- **What the exercise asks**
Please count the lines of the data below that contain the string "injuries", treating case as significant. Reply with the number alone.

- **Data in this exercise**
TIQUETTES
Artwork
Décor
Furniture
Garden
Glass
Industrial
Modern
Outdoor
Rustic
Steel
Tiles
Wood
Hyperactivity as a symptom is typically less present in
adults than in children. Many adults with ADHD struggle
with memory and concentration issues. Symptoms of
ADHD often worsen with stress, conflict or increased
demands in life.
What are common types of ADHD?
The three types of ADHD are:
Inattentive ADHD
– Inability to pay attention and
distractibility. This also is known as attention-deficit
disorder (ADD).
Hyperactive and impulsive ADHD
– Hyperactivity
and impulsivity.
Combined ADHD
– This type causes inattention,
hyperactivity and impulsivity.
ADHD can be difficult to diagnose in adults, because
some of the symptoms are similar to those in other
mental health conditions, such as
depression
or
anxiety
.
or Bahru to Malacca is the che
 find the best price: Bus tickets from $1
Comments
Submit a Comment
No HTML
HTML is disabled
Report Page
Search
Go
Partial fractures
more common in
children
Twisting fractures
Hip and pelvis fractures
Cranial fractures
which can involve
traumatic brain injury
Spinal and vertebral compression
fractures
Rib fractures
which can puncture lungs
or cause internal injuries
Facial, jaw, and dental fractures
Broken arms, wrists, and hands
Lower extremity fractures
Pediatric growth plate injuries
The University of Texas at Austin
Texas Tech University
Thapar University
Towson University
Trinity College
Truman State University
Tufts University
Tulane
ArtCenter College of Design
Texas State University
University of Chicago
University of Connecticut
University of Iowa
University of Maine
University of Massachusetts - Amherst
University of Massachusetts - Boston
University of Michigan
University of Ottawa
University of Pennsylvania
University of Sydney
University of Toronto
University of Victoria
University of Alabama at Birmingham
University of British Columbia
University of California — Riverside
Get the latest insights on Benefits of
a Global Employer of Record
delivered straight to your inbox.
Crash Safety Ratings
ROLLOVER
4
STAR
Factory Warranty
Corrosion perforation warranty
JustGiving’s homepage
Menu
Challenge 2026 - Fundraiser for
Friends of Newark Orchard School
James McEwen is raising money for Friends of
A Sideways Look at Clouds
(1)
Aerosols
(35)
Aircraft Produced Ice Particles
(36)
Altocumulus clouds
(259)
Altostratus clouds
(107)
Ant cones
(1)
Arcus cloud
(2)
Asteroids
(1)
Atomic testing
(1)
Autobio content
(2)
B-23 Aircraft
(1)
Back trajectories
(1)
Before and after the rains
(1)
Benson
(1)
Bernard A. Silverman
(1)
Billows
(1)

- **Response**
2